Small Businesses Sour on U.S. Economy, Disagree with Biden Admin Energy Policies
Washington, D.C. (May 13, 2022)—Today, the Job Creators Network Foundation (JCNF) released its April Small Business IQ Poll of 500 small business owners. The Small Business Intelligence Quotient (SBIQ), an index tracking overall small business optimism about the economy, ticked down by 0.7-points compared to the previous month. The indicator continues to be depressed as high inflation remains the biggest concern among small business owners.
Additionally, only 27 percent of small businesses view the current condition of the U.S. economy as either “good” or “excellent”—the lowest reading in this area since the poll began in May 2021. Parsing out the data by employment level, small businesses with fewer than 20 workers have the gloomiest view.

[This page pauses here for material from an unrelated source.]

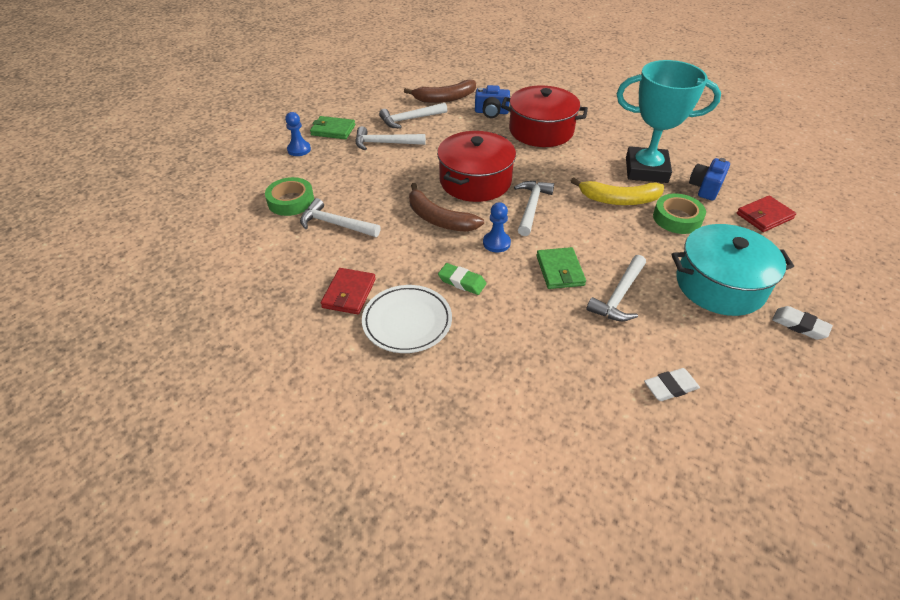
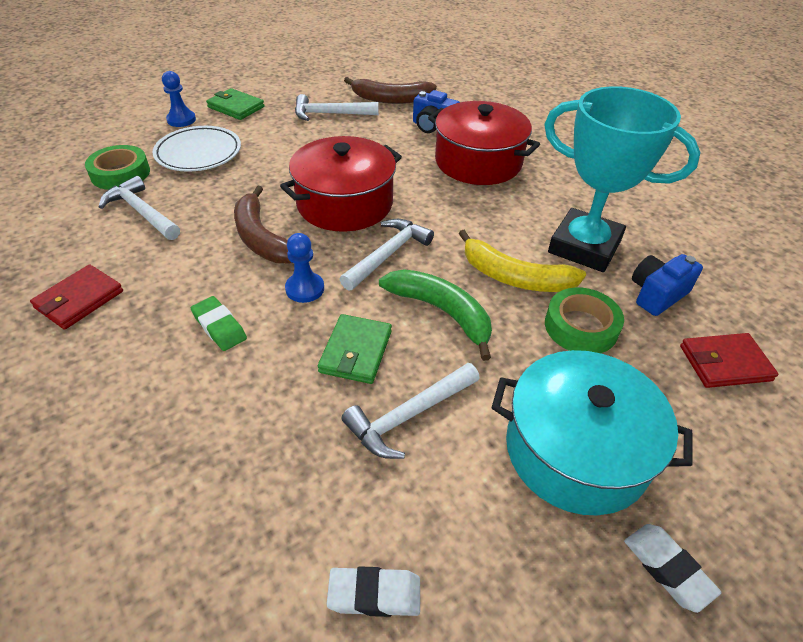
camera: 20 degrees right, 0 degrees up
white hammer [355,126,426,150] -> none
white plate [362,285,452,353] -> white plate moved to [153,126,241,172]
none -> green banana [379,269,492,361]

Other key takeaways include:
- Employers on the East Coast feel they are in a worse position than their counterparts in other areas across the country (Midwest, South, and West). More specifically, entrepreneurs in the East have poorer views about both the current small business climate and the direction it’s heading.
- Seventy-seven percent of small businesses support expanding the oil and natural gas pipeline infrastructure in the U.S.

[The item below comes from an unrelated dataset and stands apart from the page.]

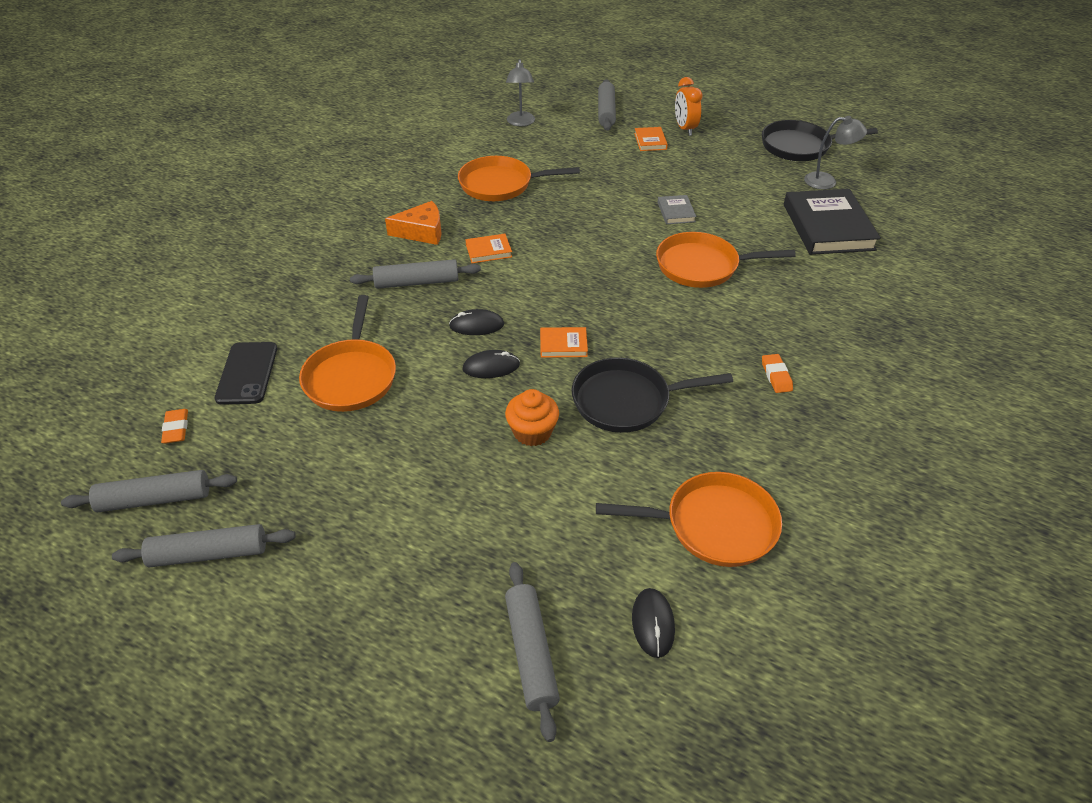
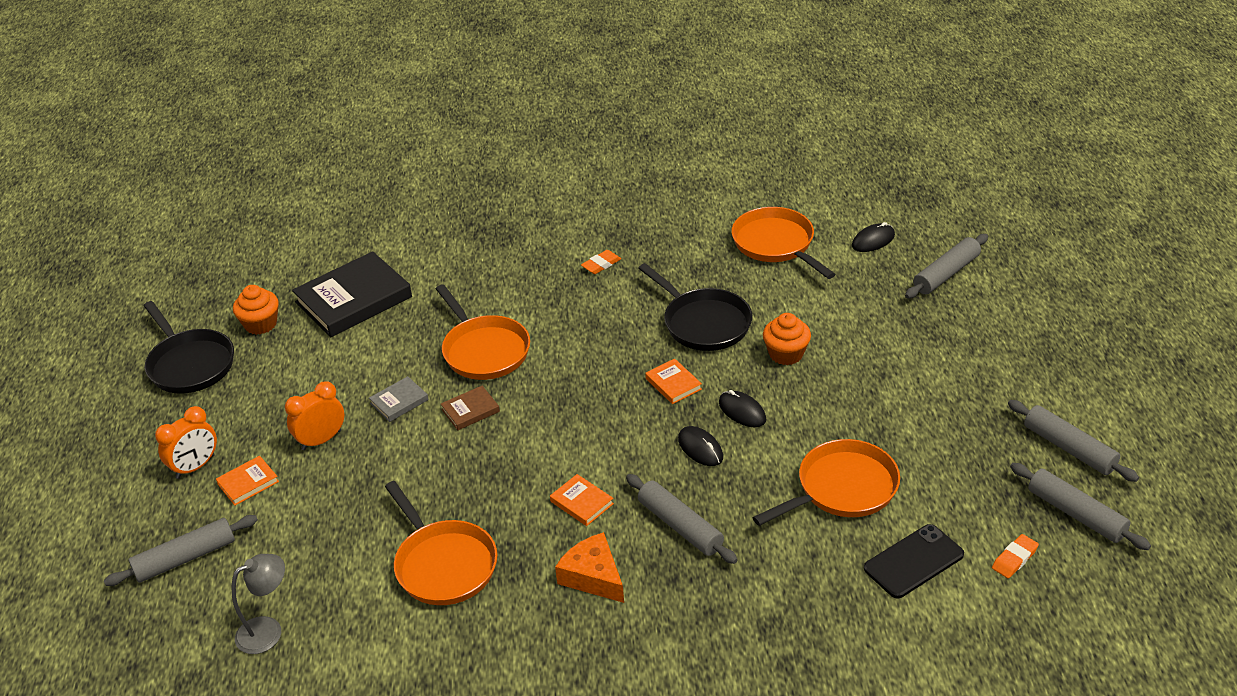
camera: 120 degrees left, 5 degrees down
grey lamp [804,116,867,190] -> orange cupcake [233,285,279,335]
none -> orange clock [285,381,344,450]
none -> brown book [441,386,500,430]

- Ninety percent of small businesses believe increasing American manufacturing and reducing our reliance on importing will create jobs, improve the economy, and address supply chain problems.

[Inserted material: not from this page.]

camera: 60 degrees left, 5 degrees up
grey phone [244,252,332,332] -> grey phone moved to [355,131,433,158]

- A majority of small businesses (57 percent) say they have or anticipate making significant operational adjustments amid economic and labor challenges—including high inflation, labor shortages, and supply chain issues—in order to stay in business.
Elaine Parker, President of the Job Creators Network Foundation, released the following statement:
“While the Biden administration is touting a ‘small business boom’ and misdirecting the public, our polling shows without a doubt that Main Street is suffering. Small businesses are having a difficult time grappling with persistently high inflation, disruptive supply chain problems, and labor shortages—not to mention the threat of higher taxes and government red tape. It’s time for the White House to stop playing the blame game and take some responsibility.”